======== EXTRACTED DATA

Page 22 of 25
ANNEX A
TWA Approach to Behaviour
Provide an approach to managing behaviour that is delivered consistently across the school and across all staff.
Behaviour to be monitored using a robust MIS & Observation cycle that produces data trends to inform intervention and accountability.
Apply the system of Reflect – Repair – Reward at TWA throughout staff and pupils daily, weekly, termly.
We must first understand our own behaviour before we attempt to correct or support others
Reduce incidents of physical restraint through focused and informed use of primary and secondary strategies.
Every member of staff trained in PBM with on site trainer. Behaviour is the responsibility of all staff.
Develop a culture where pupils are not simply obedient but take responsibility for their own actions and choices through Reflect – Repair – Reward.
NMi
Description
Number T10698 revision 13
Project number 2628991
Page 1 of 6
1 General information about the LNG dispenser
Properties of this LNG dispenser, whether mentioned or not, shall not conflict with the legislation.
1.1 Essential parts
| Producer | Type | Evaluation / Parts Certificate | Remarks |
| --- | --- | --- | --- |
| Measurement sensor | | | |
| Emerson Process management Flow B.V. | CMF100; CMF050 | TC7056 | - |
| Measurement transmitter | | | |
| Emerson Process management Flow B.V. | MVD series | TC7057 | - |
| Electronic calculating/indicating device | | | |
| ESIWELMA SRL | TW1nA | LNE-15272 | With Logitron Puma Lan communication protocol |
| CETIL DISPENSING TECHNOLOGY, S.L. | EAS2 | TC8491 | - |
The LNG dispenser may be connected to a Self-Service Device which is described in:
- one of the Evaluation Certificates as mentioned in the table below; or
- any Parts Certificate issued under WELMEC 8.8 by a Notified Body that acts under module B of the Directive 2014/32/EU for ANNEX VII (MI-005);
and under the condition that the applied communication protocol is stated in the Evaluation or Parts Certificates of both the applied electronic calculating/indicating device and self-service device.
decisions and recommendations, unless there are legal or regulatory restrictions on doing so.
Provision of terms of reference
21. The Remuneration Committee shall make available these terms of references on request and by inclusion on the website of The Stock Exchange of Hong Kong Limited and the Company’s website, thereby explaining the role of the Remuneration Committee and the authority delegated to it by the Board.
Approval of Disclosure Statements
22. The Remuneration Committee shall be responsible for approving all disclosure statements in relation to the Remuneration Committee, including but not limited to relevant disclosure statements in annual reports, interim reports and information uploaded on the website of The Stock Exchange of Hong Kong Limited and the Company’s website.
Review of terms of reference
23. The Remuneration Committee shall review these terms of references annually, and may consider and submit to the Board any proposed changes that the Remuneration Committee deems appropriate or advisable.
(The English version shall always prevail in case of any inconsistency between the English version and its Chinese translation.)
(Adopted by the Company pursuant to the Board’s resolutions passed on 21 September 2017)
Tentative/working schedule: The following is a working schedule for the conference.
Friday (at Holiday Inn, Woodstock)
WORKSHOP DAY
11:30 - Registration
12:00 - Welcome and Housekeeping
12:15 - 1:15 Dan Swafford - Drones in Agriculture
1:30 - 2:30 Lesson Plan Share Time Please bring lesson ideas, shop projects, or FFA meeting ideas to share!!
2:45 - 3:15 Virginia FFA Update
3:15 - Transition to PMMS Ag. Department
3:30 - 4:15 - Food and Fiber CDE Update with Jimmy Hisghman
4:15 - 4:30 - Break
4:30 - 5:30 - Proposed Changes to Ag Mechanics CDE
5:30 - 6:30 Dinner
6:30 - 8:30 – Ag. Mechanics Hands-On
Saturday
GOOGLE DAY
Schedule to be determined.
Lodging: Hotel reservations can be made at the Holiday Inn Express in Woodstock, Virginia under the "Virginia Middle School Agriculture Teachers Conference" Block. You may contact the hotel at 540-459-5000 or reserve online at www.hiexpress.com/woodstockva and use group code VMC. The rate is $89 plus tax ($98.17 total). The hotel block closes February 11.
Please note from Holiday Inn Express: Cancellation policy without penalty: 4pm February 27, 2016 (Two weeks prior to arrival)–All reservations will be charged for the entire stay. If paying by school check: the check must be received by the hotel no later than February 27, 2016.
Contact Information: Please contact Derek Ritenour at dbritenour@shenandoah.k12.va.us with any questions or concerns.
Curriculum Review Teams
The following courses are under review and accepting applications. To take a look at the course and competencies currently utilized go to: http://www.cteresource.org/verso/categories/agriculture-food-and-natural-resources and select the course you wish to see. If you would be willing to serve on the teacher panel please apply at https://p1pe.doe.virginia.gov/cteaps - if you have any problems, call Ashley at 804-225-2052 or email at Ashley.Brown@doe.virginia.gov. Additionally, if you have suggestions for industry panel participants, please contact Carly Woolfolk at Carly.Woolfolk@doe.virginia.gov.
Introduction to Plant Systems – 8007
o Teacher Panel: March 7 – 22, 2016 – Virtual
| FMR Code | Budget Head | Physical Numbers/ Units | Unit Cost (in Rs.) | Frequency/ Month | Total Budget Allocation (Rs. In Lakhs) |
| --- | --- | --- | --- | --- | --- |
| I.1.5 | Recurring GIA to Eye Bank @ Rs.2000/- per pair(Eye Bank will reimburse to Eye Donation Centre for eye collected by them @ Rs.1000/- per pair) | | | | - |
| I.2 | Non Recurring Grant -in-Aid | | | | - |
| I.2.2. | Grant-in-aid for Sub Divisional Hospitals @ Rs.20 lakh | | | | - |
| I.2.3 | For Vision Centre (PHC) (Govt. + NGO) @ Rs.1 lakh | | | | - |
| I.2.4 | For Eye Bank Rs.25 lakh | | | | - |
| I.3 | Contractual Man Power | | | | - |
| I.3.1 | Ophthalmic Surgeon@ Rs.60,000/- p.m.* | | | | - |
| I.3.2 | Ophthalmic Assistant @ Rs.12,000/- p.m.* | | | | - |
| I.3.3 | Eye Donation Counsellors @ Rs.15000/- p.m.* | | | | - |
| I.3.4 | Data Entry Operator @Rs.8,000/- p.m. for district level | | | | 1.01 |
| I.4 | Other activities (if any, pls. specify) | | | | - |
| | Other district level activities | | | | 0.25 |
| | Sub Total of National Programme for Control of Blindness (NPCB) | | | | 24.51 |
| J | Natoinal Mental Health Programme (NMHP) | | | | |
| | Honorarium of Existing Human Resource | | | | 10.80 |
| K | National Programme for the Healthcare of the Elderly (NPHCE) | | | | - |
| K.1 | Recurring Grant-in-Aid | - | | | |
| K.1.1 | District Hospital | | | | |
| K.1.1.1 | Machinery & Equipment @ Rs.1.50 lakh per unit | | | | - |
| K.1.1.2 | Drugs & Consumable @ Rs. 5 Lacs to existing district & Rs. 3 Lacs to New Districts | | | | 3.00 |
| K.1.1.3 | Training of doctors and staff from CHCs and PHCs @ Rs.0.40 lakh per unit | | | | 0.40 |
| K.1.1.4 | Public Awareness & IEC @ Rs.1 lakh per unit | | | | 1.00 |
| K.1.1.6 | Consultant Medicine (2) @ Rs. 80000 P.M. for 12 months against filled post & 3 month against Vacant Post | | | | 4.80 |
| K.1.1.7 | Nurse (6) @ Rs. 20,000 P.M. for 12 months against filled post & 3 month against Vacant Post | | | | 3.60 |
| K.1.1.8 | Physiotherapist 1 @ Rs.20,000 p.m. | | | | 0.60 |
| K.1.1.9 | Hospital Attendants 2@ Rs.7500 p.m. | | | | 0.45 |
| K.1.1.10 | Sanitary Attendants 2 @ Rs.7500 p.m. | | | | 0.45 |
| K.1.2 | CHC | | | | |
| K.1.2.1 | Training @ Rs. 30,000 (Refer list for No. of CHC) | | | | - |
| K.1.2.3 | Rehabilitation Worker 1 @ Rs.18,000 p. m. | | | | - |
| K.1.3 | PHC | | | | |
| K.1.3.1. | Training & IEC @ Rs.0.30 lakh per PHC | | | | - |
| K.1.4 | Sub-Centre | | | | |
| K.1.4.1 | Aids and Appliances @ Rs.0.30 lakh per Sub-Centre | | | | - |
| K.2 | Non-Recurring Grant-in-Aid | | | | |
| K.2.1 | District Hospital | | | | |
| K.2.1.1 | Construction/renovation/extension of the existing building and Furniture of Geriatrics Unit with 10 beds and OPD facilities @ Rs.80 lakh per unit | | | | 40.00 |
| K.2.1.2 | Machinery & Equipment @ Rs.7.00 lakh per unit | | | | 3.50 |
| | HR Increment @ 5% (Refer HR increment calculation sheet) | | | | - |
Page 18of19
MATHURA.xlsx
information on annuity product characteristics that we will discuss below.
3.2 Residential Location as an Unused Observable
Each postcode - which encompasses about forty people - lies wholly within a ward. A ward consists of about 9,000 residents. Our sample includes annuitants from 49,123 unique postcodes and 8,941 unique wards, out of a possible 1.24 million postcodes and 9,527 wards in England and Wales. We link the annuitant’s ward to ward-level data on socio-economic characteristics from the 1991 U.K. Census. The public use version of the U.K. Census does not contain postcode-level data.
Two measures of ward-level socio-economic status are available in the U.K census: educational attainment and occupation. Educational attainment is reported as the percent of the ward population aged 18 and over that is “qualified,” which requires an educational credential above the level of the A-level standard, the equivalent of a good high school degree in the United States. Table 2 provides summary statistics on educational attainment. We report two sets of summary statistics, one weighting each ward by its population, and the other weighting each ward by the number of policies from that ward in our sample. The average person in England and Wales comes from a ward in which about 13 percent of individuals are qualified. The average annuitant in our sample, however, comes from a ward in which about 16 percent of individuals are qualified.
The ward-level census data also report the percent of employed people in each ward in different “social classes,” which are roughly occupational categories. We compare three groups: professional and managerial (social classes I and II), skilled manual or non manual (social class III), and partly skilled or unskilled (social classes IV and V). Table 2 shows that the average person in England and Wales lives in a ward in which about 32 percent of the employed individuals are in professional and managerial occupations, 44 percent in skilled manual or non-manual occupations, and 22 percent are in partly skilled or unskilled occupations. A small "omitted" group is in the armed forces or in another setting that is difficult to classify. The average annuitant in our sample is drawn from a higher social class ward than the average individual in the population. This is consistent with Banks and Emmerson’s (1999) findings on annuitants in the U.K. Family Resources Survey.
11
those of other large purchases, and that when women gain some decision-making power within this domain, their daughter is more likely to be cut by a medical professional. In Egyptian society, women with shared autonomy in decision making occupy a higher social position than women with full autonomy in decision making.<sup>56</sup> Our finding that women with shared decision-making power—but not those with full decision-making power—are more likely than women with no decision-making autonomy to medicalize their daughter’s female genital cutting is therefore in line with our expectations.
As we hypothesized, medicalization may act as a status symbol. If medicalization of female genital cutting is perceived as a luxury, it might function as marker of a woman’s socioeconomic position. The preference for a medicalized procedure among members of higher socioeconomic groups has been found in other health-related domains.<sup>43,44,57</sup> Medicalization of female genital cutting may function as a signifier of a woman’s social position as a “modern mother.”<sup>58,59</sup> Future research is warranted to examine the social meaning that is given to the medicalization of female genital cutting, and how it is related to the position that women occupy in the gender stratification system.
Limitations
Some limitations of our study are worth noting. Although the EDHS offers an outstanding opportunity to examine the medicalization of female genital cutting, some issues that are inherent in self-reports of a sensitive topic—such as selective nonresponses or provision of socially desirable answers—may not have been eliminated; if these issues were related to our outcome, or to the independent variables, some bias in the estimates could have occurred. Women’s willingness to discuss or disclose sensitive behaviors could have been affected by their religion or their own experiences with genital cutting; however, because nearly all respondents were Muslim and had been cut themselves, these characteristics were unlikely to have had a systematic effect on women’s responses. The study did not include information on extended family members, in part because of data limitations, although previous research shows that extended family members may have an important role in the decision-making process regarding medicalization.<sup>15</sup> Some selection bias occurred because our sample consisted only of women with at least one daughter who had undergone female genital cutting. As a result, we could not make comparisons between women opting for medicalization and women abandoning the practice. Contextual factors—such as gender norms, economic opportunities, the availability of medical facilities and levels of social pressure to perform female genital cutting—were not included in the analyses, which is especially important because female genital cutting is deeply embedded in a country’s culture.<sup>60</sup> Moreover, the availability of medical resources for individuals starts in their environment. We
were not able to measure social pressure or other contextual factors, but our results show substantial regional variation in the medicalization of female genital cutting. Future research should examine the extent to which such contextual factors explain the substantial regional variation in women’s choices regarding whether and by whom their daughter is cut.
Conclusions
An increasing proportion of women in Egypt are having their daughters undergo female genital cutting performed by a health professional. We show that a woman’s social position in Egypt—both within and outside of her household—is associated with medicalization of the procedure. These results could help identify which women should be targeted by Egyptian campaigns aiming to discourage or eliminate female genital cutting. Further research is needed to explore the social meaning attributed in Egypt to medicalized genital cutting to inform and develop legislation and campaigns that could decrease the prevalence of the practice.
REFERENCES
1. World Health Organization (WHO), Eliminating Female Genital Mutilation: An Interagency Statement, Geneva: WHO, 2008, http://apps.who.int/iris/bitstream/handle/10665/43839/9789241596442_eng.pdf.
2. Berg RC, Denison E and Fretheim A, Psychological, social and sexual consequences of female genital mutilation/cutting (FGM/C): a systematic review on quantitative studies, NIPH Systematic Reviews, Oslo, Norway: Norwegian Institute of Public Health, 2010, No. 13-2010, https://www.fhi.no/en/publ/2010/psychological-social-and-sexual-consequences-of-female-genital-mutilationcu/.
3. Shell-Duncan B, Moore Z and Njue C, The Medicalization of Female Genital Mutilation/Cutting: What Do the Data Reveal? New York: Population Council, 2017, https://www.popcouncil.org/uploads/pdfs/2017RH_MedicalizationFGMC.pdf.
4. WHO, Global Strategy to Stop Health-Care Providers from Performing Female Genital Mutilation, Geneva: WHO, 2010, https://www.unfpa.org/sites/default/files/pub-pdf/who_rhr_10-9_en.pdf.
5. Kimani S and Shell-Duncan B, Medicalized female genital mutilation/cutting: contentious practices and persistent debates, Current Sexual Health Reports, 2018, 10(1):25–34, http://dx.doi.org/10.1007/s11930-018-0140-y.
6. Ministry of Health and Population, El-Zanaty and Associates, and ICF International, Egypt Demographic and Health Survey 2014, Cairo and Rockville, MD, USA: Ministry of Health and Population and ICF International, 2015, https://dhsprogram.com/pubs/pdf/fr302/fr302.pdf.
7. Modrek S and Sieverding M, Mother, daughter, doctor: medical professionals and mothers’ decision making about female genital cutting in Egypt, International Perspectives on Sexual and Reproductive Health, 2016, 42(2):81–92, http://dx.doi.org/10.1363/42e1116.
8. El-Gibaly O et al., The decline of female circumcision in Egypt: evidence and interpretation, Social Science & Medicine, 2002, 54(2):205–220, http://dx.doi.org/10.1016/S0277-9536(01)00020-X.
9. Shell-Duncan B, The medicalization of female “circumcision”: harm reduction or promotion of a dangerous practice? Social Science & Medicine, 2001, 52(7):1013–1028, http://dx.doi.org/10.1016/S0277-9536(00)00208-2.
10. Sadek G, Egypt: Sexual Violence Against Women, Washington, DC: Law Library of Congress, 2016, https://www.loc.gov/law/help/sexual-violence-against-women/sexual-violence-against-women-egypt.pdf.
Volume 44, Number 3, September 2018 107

================

EXERCISE AIM: Please give the number of lines in the data above that contain the word "Duncan", with nothing else.

TASK OUTPUT: 3